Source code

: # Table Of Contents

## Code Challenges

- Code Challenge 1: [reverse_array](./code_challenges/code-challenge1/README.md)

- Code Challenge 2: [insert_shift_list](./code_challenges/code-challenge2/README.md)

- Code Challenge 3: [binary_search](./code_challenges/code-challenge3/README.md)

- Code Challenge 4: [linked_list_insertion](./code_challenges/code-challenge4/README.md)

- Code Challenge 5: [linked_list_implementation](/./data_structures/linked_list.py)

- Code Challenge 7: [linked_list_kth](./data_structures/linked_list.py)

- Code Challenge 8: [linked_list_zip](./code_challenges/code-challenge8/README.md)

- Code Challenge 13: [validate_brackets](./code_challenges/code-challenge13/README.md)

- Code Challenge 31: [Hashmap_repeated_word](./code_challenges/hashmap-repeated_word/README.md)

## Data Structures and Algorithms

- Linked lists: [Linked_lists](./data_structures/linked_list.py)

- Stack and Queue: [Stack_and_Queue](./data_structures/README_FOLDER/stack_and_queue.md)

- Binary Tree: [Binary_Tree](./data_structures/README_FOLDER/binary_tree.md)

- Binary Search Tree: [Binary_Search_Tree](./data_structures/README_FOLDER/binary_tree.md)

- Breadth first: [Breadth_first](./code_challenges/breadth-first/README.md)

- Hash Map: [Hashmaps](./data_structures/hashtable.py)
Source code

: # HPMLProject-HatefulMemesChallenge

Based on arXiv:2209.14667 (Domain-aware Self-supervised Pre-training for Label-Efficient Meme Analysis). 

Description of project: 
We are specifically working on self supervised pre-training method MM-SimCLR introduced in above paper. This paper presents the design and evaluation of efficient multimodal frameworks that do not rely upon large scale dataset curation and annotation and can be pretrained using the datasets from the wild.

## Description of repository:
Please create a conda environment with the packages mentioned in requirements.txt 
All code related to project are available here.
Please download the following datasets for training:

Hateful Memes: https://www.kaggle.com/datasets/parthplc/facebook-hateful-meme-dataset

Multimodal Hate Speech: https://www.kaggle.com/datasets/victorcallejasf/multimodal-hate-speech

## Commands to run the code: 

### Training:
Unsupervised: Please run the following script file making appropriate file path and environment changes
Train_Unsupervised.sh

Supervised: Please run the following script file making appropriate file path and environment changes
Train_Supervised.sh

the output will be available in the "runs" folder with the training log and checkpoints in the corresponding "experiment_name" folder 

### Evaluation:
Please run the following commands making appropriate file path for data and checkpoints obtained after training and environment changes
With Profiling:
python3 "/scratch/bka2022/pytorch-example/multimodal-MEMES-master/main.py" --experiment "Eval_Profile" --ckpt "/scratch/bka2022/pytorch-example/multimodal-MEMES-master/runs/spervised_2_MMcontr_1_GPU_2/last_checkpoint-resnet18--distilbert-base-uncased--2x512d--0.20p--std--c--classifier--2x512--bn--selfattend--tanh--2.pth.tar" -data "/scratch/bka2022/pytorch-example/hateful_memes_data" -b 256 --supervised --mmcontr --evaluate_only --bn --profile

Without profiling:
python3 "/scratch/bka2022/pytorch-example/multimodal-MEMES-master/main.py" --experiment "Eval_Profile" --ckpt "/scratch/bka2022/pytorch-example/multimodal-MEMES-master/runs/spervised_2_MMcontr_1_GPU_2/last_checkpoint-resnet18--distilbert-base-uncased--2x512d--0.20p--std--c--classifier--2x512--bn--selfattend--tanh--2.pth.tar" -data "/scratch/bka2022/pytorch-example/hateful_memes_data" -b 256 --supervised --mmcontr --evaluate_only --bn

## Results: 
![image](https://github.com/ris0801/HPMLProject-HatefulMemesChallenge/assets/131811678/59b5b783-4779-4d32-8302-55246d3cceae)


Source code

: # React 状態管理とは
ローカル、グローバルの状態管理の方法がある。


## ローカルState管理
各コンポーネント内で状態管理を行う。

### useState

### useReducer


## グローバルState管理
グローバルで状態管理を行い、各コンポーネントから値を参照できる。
———
Each line of the records that holds the word "HatefulMemesChallenge" should be copied out.

: # HPMLProject-HatefulMemesChallenge
![image](https://github.com/ris0801/HPMLProject-HatefulMemesChallenge/assets/131811678/59b5b783-4779-4d32-8302-55246d3cceae)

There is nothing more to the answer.